Try it
The copy should begin at the line containing "Now the drinking glass (144,1079,208,1160)." and end at the last line of the material. Please reproduce those lines exactly and keep pictures out.

Task material below:

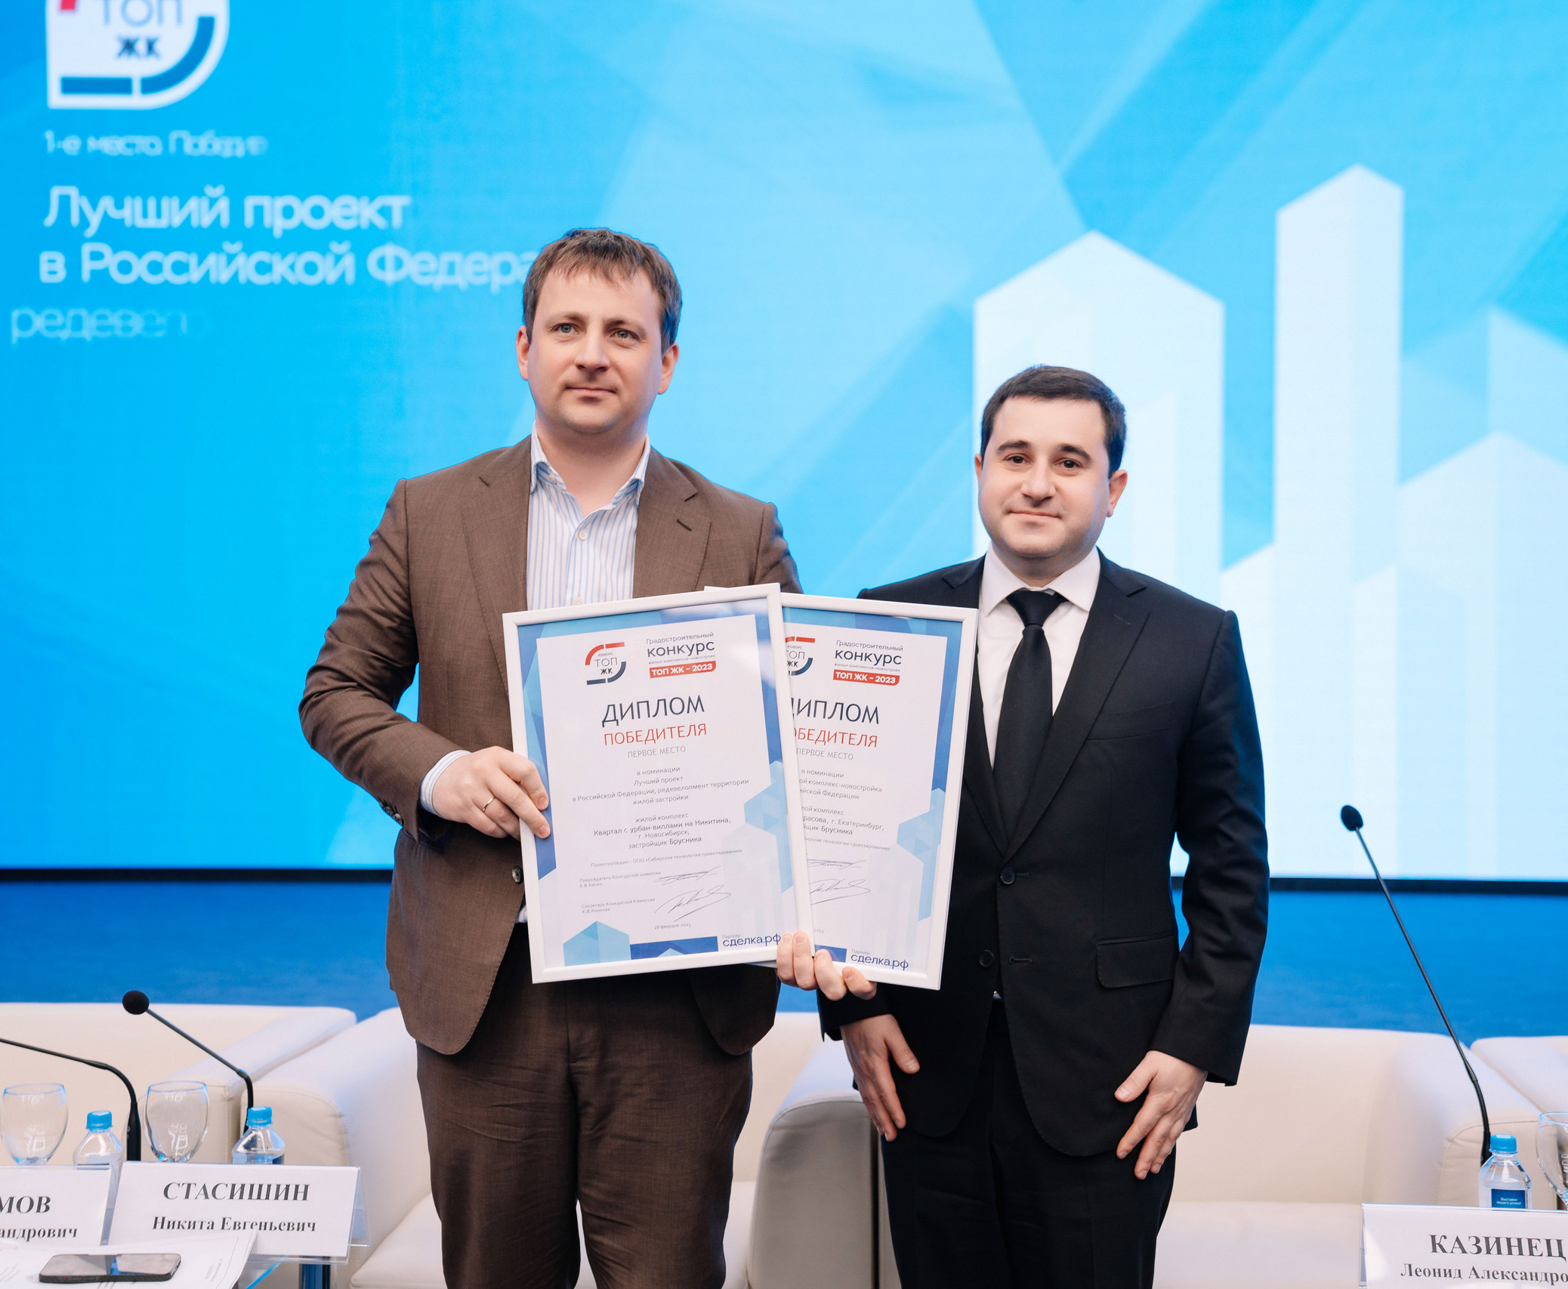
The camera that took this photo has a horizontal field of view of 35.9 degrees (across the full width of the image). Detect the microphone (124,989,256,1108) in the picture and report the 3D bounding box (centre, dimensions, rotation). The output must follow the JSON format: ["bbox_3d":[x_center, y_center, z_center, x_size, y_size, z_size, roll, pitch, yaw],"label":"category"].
[{"bbox_3d":[-0.714,0.572,2.950,0.080,0.360,0.400,0,1,7],"label":"microphone"}]

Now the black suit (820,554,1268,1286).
[{"bbox_3d":[0.315,0.630,2.950,0.550,1.470,0.300,0,1,12],"label":"black suit"}]

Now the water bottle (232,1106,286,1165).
[{"bbox_3d":[-0.667,0.670,3.080,0.066,0.163,0.066,0,1,0],"label":"water bottle"}]

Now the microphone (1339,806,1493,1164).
[{"bbox_3d":[0.800,0.480,3.030,0.090,0.550,0.250,0,1,-34],"label":"microphone"}]

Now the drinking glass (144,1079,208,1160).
[{"bbox_3d":[-0.772,0.658,3.080,0.078,0.182,0.078,0,1,0],"label":"drinking glass"}]

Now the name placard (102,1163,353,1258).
[{"bbox_3d":[-0.668,0.699,2.975,0.293,0.113,0.090,0,1,6],"label":"name placard"}]

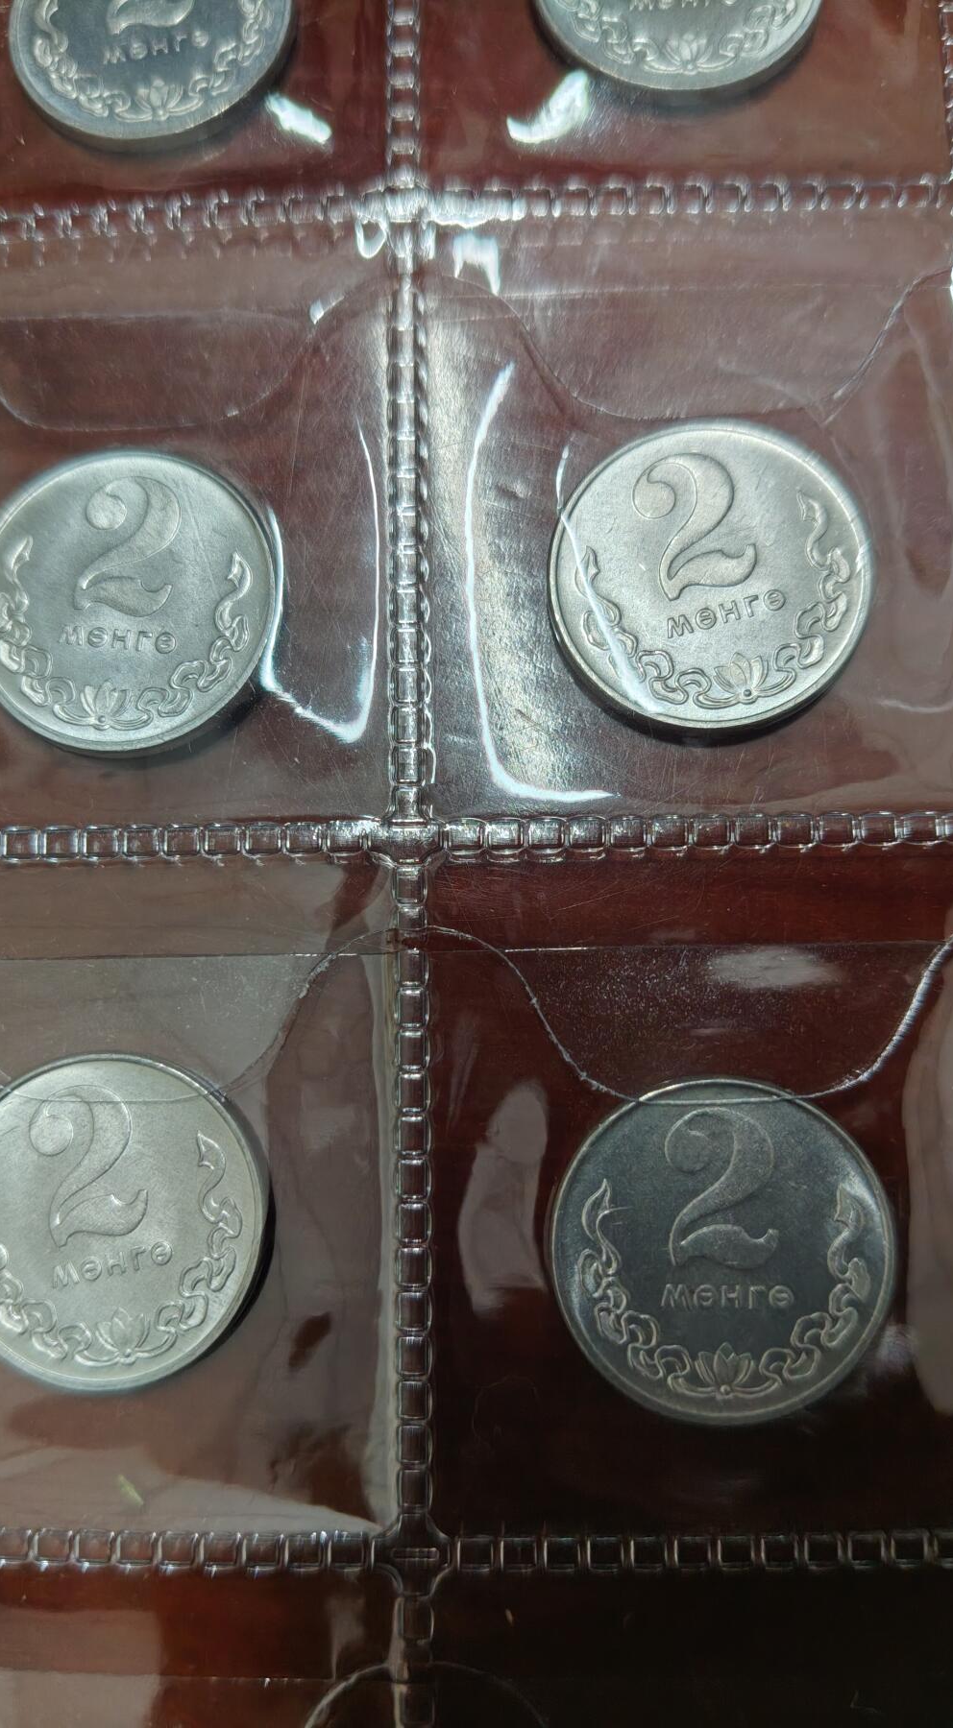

End of Task material.

Answer below
Now the drinking glass (144,1079,208,1160).
[{"bbox_3d":[-0.772,0.658,3.080,0.078,0.182,0.078,0,1,0],"label":"drinking glass"}]

Now the name placard (102,1163,353,1258).
[{"bbox_3d":[-0.668,0.699,2.975,0.293,0.113,0.090,0,1,6],"label":"name placard"}]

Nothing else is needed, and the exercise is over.